【Read between lines】Hal Tasaki "Physics and mathematics of quantum many body systems" p. 44 (proof of Marshal-Lieb-Mattis theorem generalized to antiferromagnetic Heisenberg model with anisotropy)
Keywords
Marshal-Lieb-Mattis theorem
Antiferromagnetic Heisenberg model with anisotropy
Perron-Frobenius theorem to a real-symmetric matrix
Solutions
Overview
Since Hamiltonian commutes with $${\hat{S}_\mathrm{tot}^{(3)}}$$, we can take simultaneous eigenstates. We use only simultaneous eigenstates, and label eigenvalues of $${\hat{S}_\mathrm{tot}^{(3)}}$$ by $${M}$$.
We should prove
The ground state is not degenerate.
The ground state is in $${M=0}$$ sector.
The proof that the ground state is not degenerate is done by contradiction.

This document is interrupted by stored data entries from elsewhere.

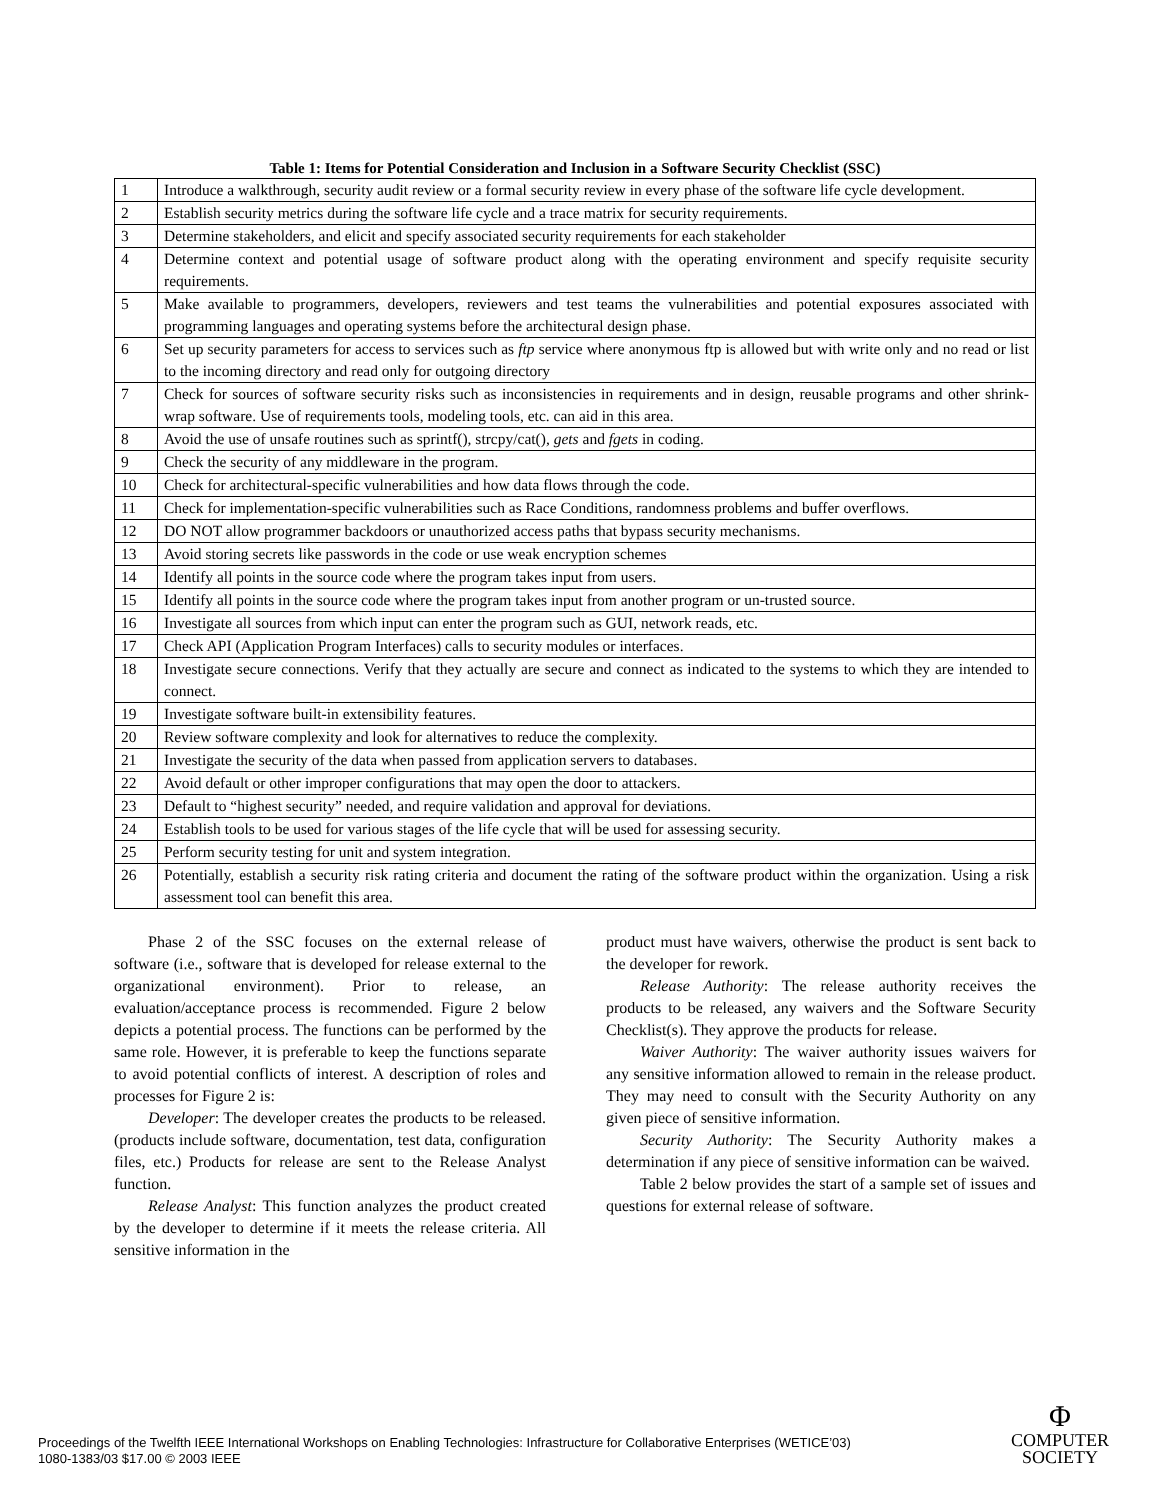Table 1: Items for Potential Consideration and Inclusion in a Software Security Checklist (SSC)
| 1 | Introduce a walkthrough, security audit review or a formal security review in every phase of the software life cycle development. |
| 2 | Establish security metrics during the software life cycle and a trace matrix for security requirements. |
| 3 | Determine stakeholders, and elicit and specify associated security requirements for each stakeholder |
| 4 | Determine context and potential usage of software product along with the operating environment and specify requisite security requirements. |
| 5 | Make available to programmers, developers, reviewers and test teams the vulnerabilities and potential exposures associated with programming languages and operating systems before the architectural design phase. |
| 6 | Set up security parameters for access to services such as ftp service where anonymous ftp is allowed but with write only and no read or list to the incoming directory and read only for outgoing directory |
| 7 | Check for sources of software security risks such as inconsistencies in requirements and in design, reusable programs and other shrink-wrap software. Use of requirements tools, modeling tools, etc. can aid in this area. |
| 8 | Avoid the use of unsafe routines such as sprintf(), strcpy/cat(), gets and fgets in coding. |
| 9 | Check the security of any middleware in the program. |
| 10 | Check for architectural-specific vulnerabilities and how data flows through the code. |
| 11 | Check for implementation-specific vulnerabilities such as Race Conditions, randomness problems and buffer overflows. |
| 12 | DO NOT allow programmer backdoors or unauthorized access paths that bypass security mechanisms. |
| 13 | Avoid storing secrets like passwords in the code or use weak encryption schemes |
| 14 | Identify all points in the source code where the program takes input from users. |
| 15 | Identify all points in the source code where the program takes input from another program or un-trusted source. |
| 16 | Investigate all sources from which input can enter the program such as GUI, network reads, etc. |
| 17 | Check API (Application Program Interfaces) calls to security modules or interfaces. |
| 18 | Investigate secure connections. Verify that they actually are secure and connect as indicated to the systems to which they are intended to connect. |
| 19 | Investigate software built-in extensibility features. |
| 20 | Review software complexity and look for alternatives to reduce the complexity. |
| 21 | Investigate the security of the data when passed from application servers to databases. |
| 22 | Avoid default or other improper configurations that may open the door to attackers. |
| 23 | Default to “highest security” needed, and require validation and approval for deviations. |
| 24 | Establish tools to be used for various stages of the life cycle that will be used for assessing security. |
| 25 | Perform security testing for unit and system integration. |
| 26 | Potentially, establish a security risk rating criteria and document the rating of the software product within the organization. Using a risk assessment tool can benefit this area. |
Phase 2 of the SSC focuses on the external release of software (i.e., software that is developed for release external to the organizational environment). Prior to release, an evaluation/acceptance process is recommended. Figure 2 below depicts a potential process. The functions can be performed by the same role. However, it is preferable to keep the functions separate to avoid potential conflicts of interest. A description of roles and processes for Figure 2 is:
Developer: The developer creates the products to be released. (products include software, documentation, test data, configuration files, etc.) Products for release are sent to the Release Analyst function.
Release Analyst: This function analyzes the product created by the developer to determine if it meets the release criteria. All sensitive information in the
product must have waivers, otherwise the product is sent back to the developer for rework.
Release Authority: The release authority receives the products to be released, any waivers and the Software Security Checklist(s). They approve the products for release.
Waiver Authority: The waiver authority issues waivers for any sensitive information allowed to remain in the release product. They may need to consult with the Security Authority on any given piece of sensitive information.
Security Authority: The Security Authority makes a determination if any piece of sensitive information can be waived.
Table 2 below provides the start of a sample set of issues and questions for external release of software.
Proceedings of the Twelfth IEEE International Workshops on Enabling Technologies: Infrastructure for Collaborative Enterprises (WETICE’03)
1080-1383/03 $17.00 © 2003 IEEE
Φ
COMPUTER
SOCIETY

Roughly, we assume that the ground state is degenerate. By continuous change of parameters from the isotropic model of $${(\Lambda, D)=(1,0)}$$, the Perron-Frobenius theorem in the $${M=0}$$ sector, and $${π}$$ rotation symmetry around the $${y}$$ axis, we can show that the assumed ground states are at least threefold degenerate. This is the first paragraph.

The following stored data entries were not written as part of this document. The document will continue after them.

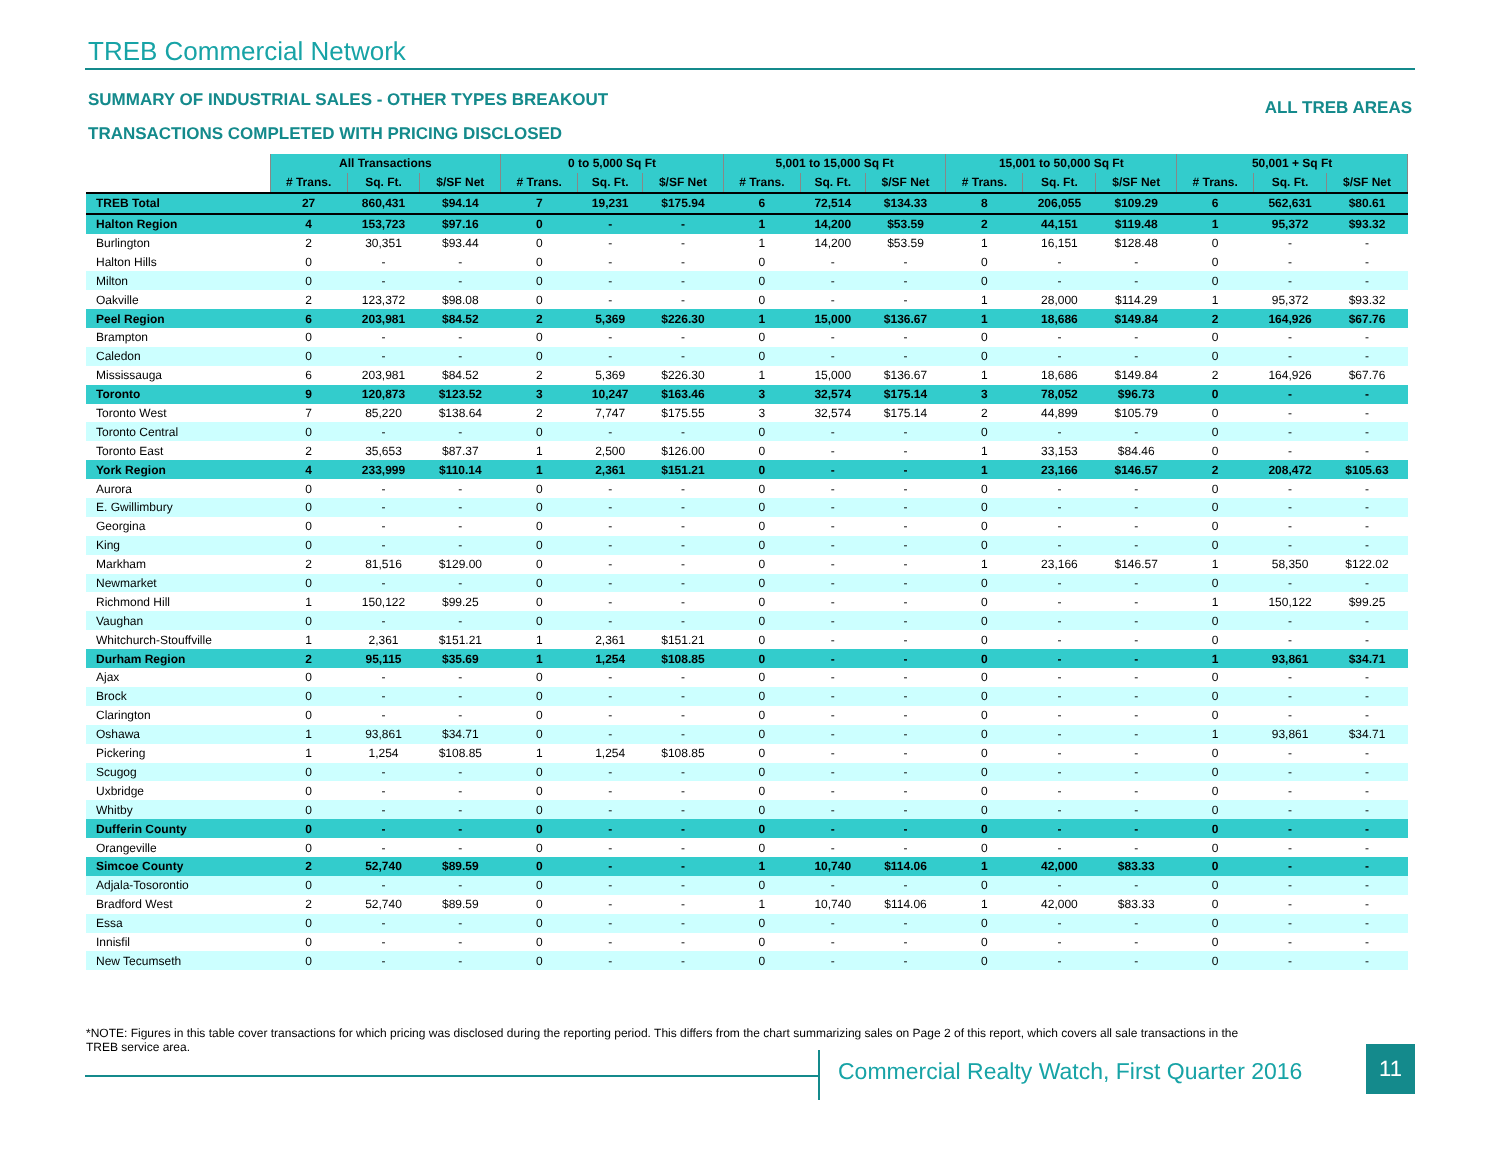TREB Commercial Network
SUMMARY OF INDUSTRIAL SALES - OTHER TYPES BREAKOUT
ALL TREB AREAS
TRANSACTIONS COMPLETED WITH PRICING DISCLOSED
| | All Transactions | | | 0 to 5,000 Sq Ft | | | 5,001 to 15,000 Sq Ft | | | 15,001 to 50,000 Sq Ft | | | 50,001 + Sq Ft | | |
| --- | --- | --- | --- | --- | --- | --- | --- | --- | --- | --- | --- | --- | --- | --- | --- |
| | # Trans. | Sq. Ft. | $/SF Net | # Trans. | Sq. Ft. | $/SF Net | # Trans. | Sq. Ft. | $/SF Net | # Trans. | Sq. Ft. | $/SF Net | # Trans. | Sq. Ft. | $/SF Net |
| TREB Total | 27 | 860,431 | $94.14 | 7 | 19,231 | $175.94 | 6 | 72,514 | $134.33 | 8 | 206,055 | $109.29 | 6 | 562,631 | $80.61 |
| Halton Region | 4 | 153,723 | $97.16 | 0 | - | - | 1 | 14,200 | $53.59 | 2 | 44,151 | $119.48 | 1 | 95,372 | $93.32 |
| Burlington | 2 | 30,351 | $93.44 | 0 | - | - | 1 | 14,200 | $53.59 | 1 | 16,151 | $128.48 | 0 | - | - |
| Halton Hills | 0 | - | - | 0 | - | - | 0 | - | - | 0 | - | - | 0 | - | - |
| Milton | 0 | - | - | 0 | - | - | 0 | - | - | 0 | - | - | 0 | - | - |
| Oakville | 2 | 123,372 | $98.08 | 0 | - | - | 0 | - | - | 1 | 28,000 | $114.29 | 1 | 95,372 | $93.32 |
| Peel Region | 6 | 203,981 | $84.52 | 2 | 5,369 | $226.30 | 1 | 15,000 | $136.67 | 1 | 18,686 | $149.84 | 2 | 164,926 | $67.76 |
| Brampton | 0 | - | - | 0 | - | - | 0 | - | - | 0 | - | - | 0 | - | - |
| Caledon | 0 | - | - | 0 | - | - | 0 | - | - | 0 | - | - | 0 | - | - |
| Mississauga | 6 | 203,981 | $84.52 | 2 | 5,369 | $226.30 | 1 | 15,000 | $136.67 | 1 | 18,686 | $149.84 | 2 | 164,926 | $67.76 |
| Toronto | 9 | 120,873 | $123.52 | 3 | 10,247 | $163.46 | 3 | 32,574 | $175.14 | 3 | 78,052 | $96.73 | 0 | - | - |
| Toronto West | 7 | 85,220 | $138.64 | 2 | 7,747 | $175.55 | 3 | 32,574 | $175.14 | 2 | 44,899 | $105.79 | 0 | - | - |
| Toronto Central | 0 | - | - | 0 | - | - | 0 | - | - | 0 | - | - | 0 | - | - |
| Toronto East | 2 | 35,653 | $87.37 | 1 | 2,500 | $126.00 | 0 | - | - | 1 | 33,153 | $84.46 | 0 | - | - |
| York Region | 4 | 233,999 | $110.14 | 1 | 2,361 | $151.21 | 0 | - | - | 1 | 23,166 | $146.57 | 2 | 208,472 | $105.63 |
| Aurora | 0 | - | - | 0 | - | - | 0 | - | - | 0 | - | - | 0 | - | - |
| E. Gwillimbury | 0 | - | - | 0 | - | - | 0 | - | - | 0 | - | - | 0 | - | - |
| Georgina | 0 | - | - | 0 | - | - | 0 | - | - | 0 | - | - | 0 | - | - |
| King | 0 | - | - | 0 | - | - | 0 | - | - | 0 | - | - | 0 | - | - |
| Markham | 2 | 81,516 | $129.00 | 0 | - | - | 0 | - | - | 1 | 23,166 | $146.57 | 1 | 58,350 | $122.02 |
| Newmarket | 0 | - | - | 0 | - | - | 0 | - | - | 0 | - | - | 0 | - | - |
| Richmond Hill | 1 | 150,122 | $99.25 | 0 | - | - | 0 | - | - | 0 | - | - | 1 | 150,122 | $99.25 |
| Vaughan | 0 | - | - | 0 | - | - | 0 | - | - | 0 | - | - | 0 | - | - |
| Whitchurch-Stouffville | 1 | 2,361 | $151.21 | 1 | 2,361 | $151.21 | 0 | - | - | 0 | - | - | 0 | - | - |
| Durham Region | 2 | 95,115 | $35.69 | 1 | 1,254 | $108.85 | 0 | - | - | 0 | - | - | 1 | 93,861 | $34.71 |
| Ajax | 0 | - | - | 0 | - | - | 0 | - | - | 0 | - | - | 0 | - | - |
| Brock | 0 | - | - | 0 | - | - | 0 | - | - | 0 | - | - | 0 | - | - |
| Clarington | 0 | - | - | 0 | - | - | 0 | - | - | 0 | - | - | 0 | - | - |
| Oshawa | 1 | 93,861 | $34.71 | 0 | - | - | 0 | - | - | 0 | - | - | 1 | 93,861 | $34.71 |
| Pickering | 1 | 1,254 | $108.85 | 1 | 1,254 | $108.85 | 0 | - | - | 0 | - | - | 0 | - | - |
| Scugog | 0 | - | - | 0 | - | - | 0 | - | - | 0 | - | - | 0 | - | - |
| Uxbridge | 0 | - | - | 0 | - | - | 0 | - | - | 0 | - | - | 0 | - | - |
| Whitby | 0 | - | - | 0 | - | - | 0 | - | - | 0 | - | - | 0 | - | - |
| Dufferin County | 0 | - | - | 0 | - | - | 0 | - | - | 0 | - | - | 0 | - | - |
| Orangeville | 0 | - | - | 0 | - | - | 0 | - | - | 0 | - | - | 0 | - | - |
| Simcoe County | 2 | 52,740 | $89.59 | 0 | - | - | 1 | 10,740 | $114.06 | 1 | 42,000 | $83.33 | 0 | - | - |
| Adjala-Tosorontio | 0 | - | - | 0 | - | - | 0 | - | - | 0 | - | - | 0 | - | - |
| Bradford West | 2 | 52,740 | $89.59 | 0 | - | - | 1 | 10,740 | $114.06 | 1 | 42,000 | $83.33 | 0 | - | - |
| Essa | 0 | - | - | 0 | - | - | 0 | - | - | 0 | - | - | 0 | - | - |
| Innisfil | 0 | - | - | 0 | - | - | 0 | - | - | 0 | - | - | 0 | - | - |
| New Tecumseth | 0 | - | - | 0 | - | - | 0 | - | - | 0 | - | - | 0 | - | - |
*NOTE: Figures in this table cover transactions for which pricing was disclosed during the reporting period. This differs from the chart summarizing sales on Page 2 of this report, which covers all sale transactions in the TREB service area.
Commercial Realty Watch, First Quarter 2016
11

On the other hand, for each of the cases (i) and (ii), we sandwich $${H'}$$, whose energy spectrum is identical to the original $${H}$$ but whose rotation axis of U(1) is replaced by $${z\to y}$$, with the appropriate basis. Using the Perron-Frobenius theorem by grouping $${M}$$ together in even sectors, we can show that the lowest eigenvalue state is not degenerate in the Hilbert space of $${M=0, \pm2, \pm4, ...}$$ combined. Similarly, it can be shown that the eigenstates of the lowest eigenvalue are not degenerate in the Hilbert space of $${M=0, \pm1, \pm3, ...}$$ together. These facts contradict the assumption, because the degeneracy is at most double in the whole Hilbert space, while we derived threefold degeneracy in the first paragraph. Case (i) is shown in the second paragraph. Case (ii) is the third paragraph of the proof.

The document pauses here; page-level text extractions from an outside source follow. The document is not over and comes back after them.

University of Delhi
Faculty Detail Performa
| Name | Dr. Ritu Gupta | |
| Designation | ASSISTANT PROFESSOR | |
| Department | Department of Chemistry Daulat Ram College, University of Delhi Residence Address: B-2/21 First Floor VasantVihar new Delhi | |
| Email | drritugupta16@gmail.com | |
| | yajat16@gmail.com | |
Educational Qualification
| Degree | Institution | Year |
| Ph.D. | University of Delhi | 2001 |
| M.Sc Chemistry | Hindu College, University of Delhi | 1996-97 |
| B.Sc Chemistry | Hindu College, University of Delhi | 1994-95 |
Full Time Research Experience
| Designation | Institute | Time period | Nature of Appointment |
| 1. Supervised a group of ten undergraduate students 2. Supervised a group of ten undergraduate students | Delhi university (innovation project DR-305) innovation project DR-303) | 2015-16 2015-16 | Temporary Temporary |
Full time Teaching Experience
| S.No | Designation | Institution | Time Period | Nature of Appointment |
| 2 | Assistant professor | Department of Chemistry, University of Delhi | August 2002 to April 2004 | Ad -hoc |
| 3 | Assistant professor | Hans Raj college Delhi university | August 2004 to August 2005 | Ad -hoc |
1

$${π}$$ rotation around $${y}$$ axis (i.e. $${\exp(-iπ\hat{S}_\mathrm{tot}^{(2)})}$$) and Hamiltonian commute. This means if the state $${\ket{\Phi_M}}$$ with eigenvalue $${M}$$ is an energy eigenstate, then $${\ket{\Phi_{-M}}}$$ is also an eigenstate with the same energy eigenvalue. Only $${M=0}$$ is not degenerate.
Here we will see only the proof of no degeneracy of the ground state. We rearrange the flow of the proof:
Prove the minimum eigenvalue state in M≠0 sector has a degenerated state in -M sector
Prove that M=0 sector has a unique minimum eigenvalue state
Prove that, if the ground state shifts from M=0 sector to another, there is a point in the parameter space where the ground state degenerates threefold.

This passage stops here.